Getting Started¶
This guide walks you through running the DITA Package Processor from source on macOS or Linux using Python 3.10+.
The processor is a deterministic, contract-driven batch tool.
There is no interactive mode, no inference, and no “best guess” behavior.
What happens is exactly what the discovery results, plan, and executor specify.
Nothing more. Nothing less.
Prerequisites¶
- Python 3.10 or newer
- macOS or Linux
(Windows may work but is not actively supported) - A valid DITA 1.3 package, meaning:
- One or more
.ditamapfiles - Topics and media reachable via references
- Well-formed XML
(recoverable XML may be tolerated during discovery; invalid XML is not)
There is no requirement that the package already be “clean” or well-structured.

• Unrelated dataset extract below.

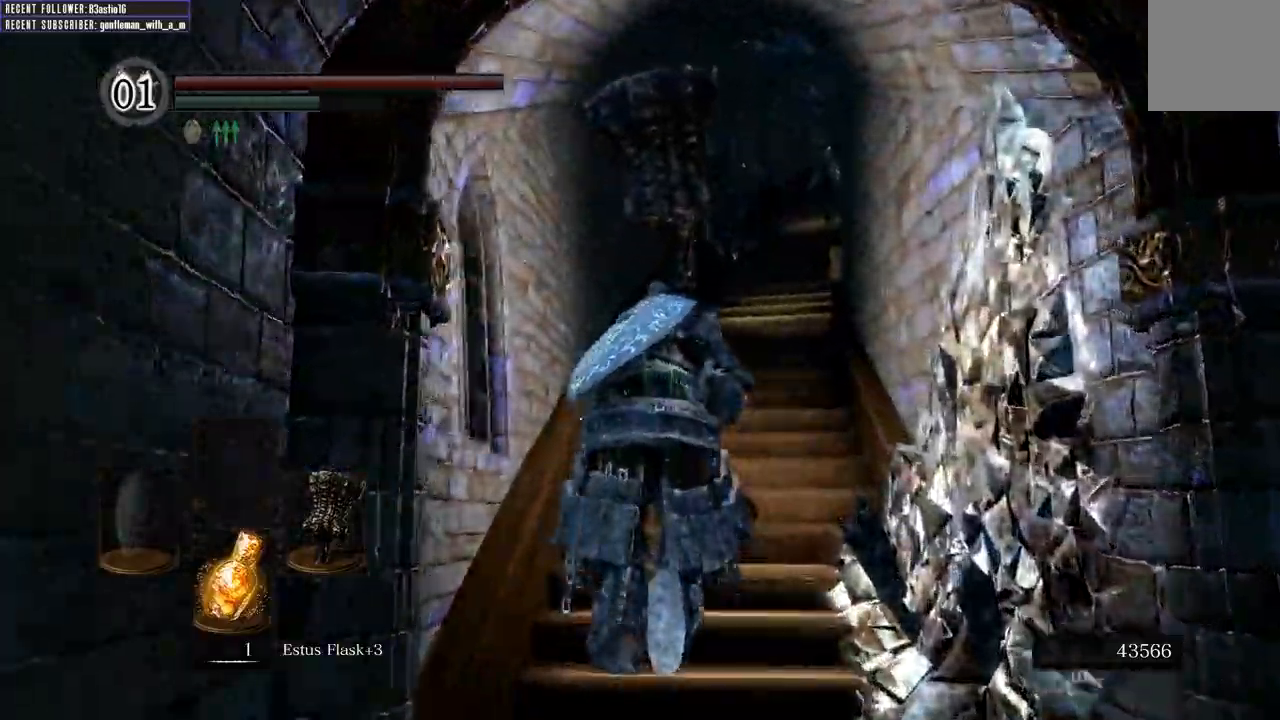
{"dt_ms": 500, "buttons": ["B"], "left_stick": "up", "right_stick": "center", "events": []}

That is the point of the tool.
Clone and Set Up the Project¶
Clone the repository and create a virtual environment:
git clone <repo-url>
cd dita_package_processor
python -m venv .venv
source .venv/bin/activate
Install dependencies:
pip install -r requirements.txt
For development or local iteration:
pip install -e .
There is no build step.
This is not a framework and does not generate code at install time.
Mental Model (Important)¶
The processor runs a fixed pipeline:
discovery → planning → execution
Each phase:
- has a single responsibility
- produces a durable artifact
- consumes only the artifact from the previous phase
- refuses invalid input
You do not configure execution logic in pyproject.toml.
You design behavior by:
1. Discovering what exists
2. Planning explicit actions
3. Executing those actions with an executor
Run the Full Pipeline (Recommended)¶
The easiest and safest way to start is with the run command.
Dry-run (default, safe)¶
python -m dita_package_processor run \
--package /path/to/dita/package \
--output build
This performs:
- discovery
- planning
- dry-run execution
No filesystem mutation occurs.
You will get: - discovery artifacts - a validated plan - an execution report describing what would happen
Apply Changes Explicitly¶
When you are satisfied with the plan:
python -m dita_package_processor run \
--package /path/to/dita/package \
--output build \
--apply
Key guarantees:
- Mutation is explicit
- All writes are sandboxed to
--output - All reads are resolved from the declared source package
- Every action is recorded in the execution report
Execute a Plan Directly (Advanced)¶
You can also execute a plan explicitly.
This is useful for: - CI pipelines - reviewing or modifying plans - replaying execution deterministically
python -m dita_package_processor execute \
--plan plan.json \
--source-root /path/to/original/package \
--output build \
--apply
Important:
--source-root is required because plan paths are relative and intentional.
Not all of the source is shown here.